Tribuners adalah platform jurnalisme warga. Untuk berkontribusi, anda bisa mengirimkan karya dalam bentuk berita, opini, esai, maupun kolom ke email: redaksi@tribunnews.com.
Konten menjadi tanggungjawab penulis dan tidak mewakili pandangan redaksi tribunnews.com.
Saatnya Jokowi Turun Tangan Hentikan Huru-hara Politik dan Kembali Tegakkan Demokrasi
Presiden Joko Widodo sebagai Kepala Negara, seharusnya tidak terkesan melempar tanggungjawab. Jokowi bisa hentikan huru hara politik yang kian panas.
Penulis: Yulis Sulistyawan
Editor: Yulis
TENSI politik kian meninggi jelang tahapan pendaftaran calon kepala daerah. Hari Kamis (22/8/2024) ini, berbagai kelompok massa berencana melakukan aksi menolak langkah DPR mengesahkan RUU Pilkada yang dibahas secara kilat.
Garuda warna biru bertuliskan Peringatan Darurat mendadak trending di sosial media. Garuda biru menjadi simbol penolakan atas langkah DPR menindaklanjuti Putusan Mahkamah Konstitusi No 60/PUU-XXII/2024 dan No 70/PUU-XXII/2024.
DPR bergerak cepat. Panja Baleg DPR RI tak sampai 24 jam berhasil memutuskan dua poin penting dalam revisi UU Pilkada. Pertama merevisi ambang batas suara sebagai syarat pengajuan calon kepala daerah dan merevisi putusan MK tentang batasan usia kandidat kepala daerah.
MK sebelumnya mencabut syarat pengajuan calon kepala daerah yakni perolehan 20 persen capaian kursi di DPRD atau 25 persen perolehan suara saat Pemilu Legislatif.
MK kemudian memutuskan bahwa syarat pengajuan calon kepala daerah dari parpol, sama dengan syarat pengajuan calon independen. Persentasenya bervariasi disesuaikan dengan jumlah pemilik hak suara di daerah tersebut, yakni mulai dari 6,5 persen, 7,5 persen, 8,5 persen hingga 10 persen.
MK juga memutuskan bahwa syarat usia calon kepala daerah, tetap sama dengan UU Pilkada sebelumnya yakni 30 tahun saat pendaftaran, bukan berusia 30 tahun saat pelantikan.
Keputusan MK tentang ambang batas, berdampak besar terhadap demokrasi. MK membuka peluang parpol yang awalnya tidak mengajukan kandidat lantaran suara tidak mencukupi atau tidak ada teman koalisi, kini bisa mengajukan calon sendiri atau berkoalisi dengan parpol yang tak memiliki kursi di DPRD.
Masyarakat memiliki pilihan calon kepala daerah lebih banyak. Sebelum putusan MK, hampir terjadi kandidat yang diusung KIM Plus melawan kotak kosong atau kandidat boneka agar seolah-olah terjadi demokrasi.

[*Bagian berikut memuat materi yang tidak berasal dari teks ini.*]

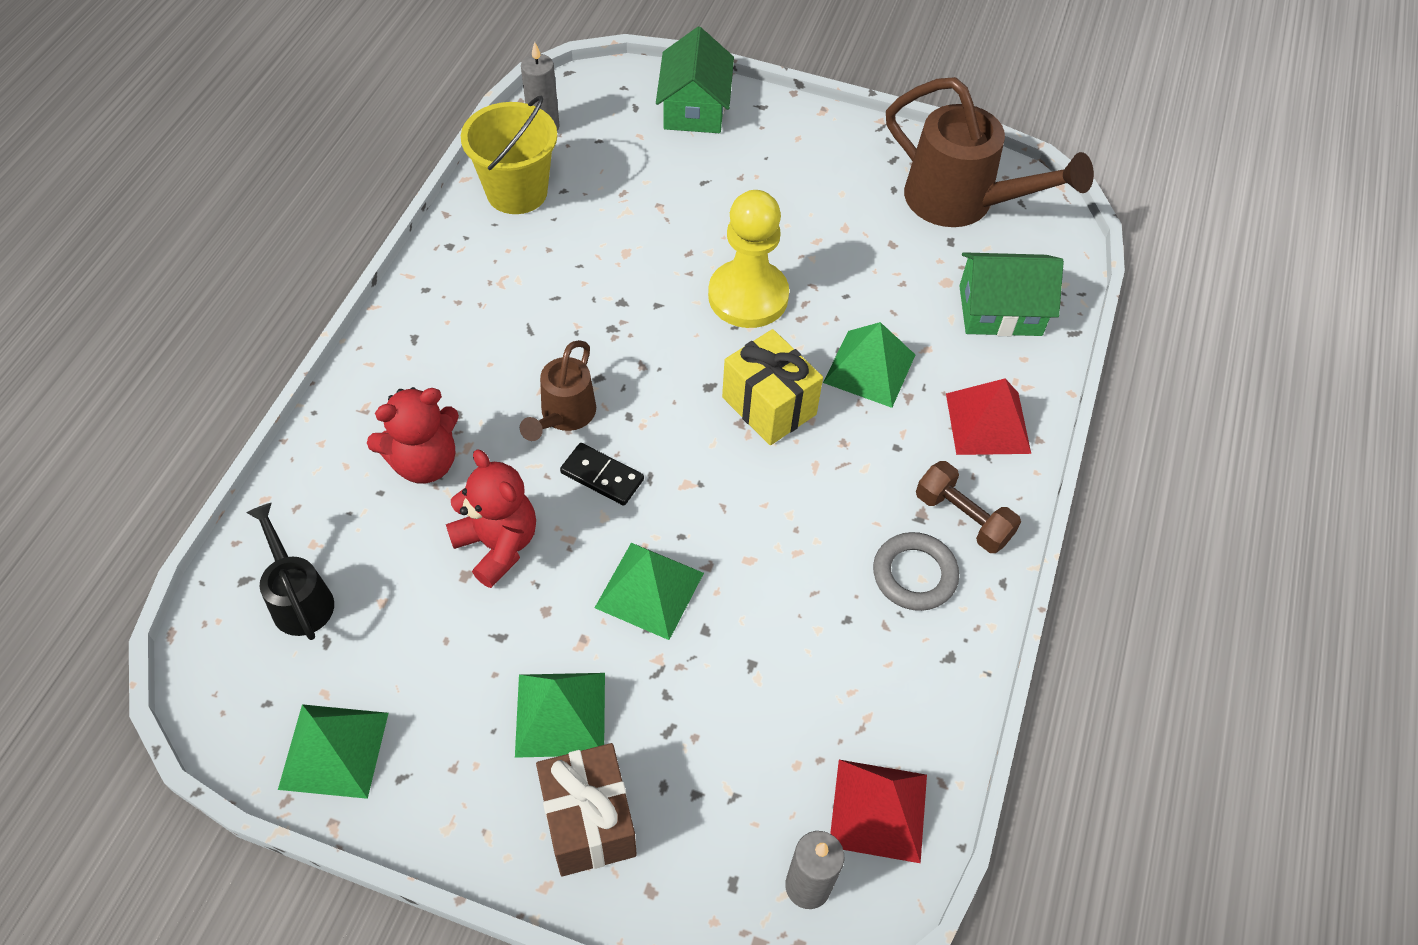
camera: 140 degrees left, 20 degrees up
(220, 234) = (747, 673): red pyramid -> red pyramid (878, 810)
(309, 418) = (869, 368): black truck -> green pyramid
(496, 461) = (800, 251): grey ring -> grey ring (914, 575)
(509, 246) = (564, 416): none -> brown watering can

Namun tak sampai 48 jam setelah putusan MK, Panja Baleg DPR RI memutuskan revisi UU Pilkada. Isi putusan Baleg mendistorsi keputusan MK.
Baleg memutuskan bahwa syarat pengajuan calon kepala daerah bagi parpol yang duduk di parlemen, tetap 20 persen suara di DPRD atau 25 persen perolehan suara sah saat Pemilu Legislatif.
Baleg juga memutuskan bahwa syarat usia calon kepala daerah, yakni 30 tahun saat pelantikan, bukan pada saat pendaftaran. Pasal ini menguntungkan putra Presiden Jokowi yakni Kaesang Pangarep yang pada saat pendaftaran belum genap berusia 30 tahun.
Hari ini massa bergolak menentang DPR yang akan menggelar sidang paripurna untuk mengesahkan Revisi UU Pilkada. Sebagian besar masyarakat merasa, DPR telah melakukan pembajakan politik.
DPR seharusnya mengedepankan sikap kenegarawanan dengan cara menghormati serta melaksanakan putusan MK sebagai lembaga yudikatif yang diberikan kewenangan menguji UU dengan mengacu kepada UUD 1945.
Majelis hakim Konstitusi dalam menguji dan kemudian memutuskan uji materi UU, melalui berbagai proses dan tahapan serta mempertimbangkan seluruh aspek termasuk mengedepankan keadilan.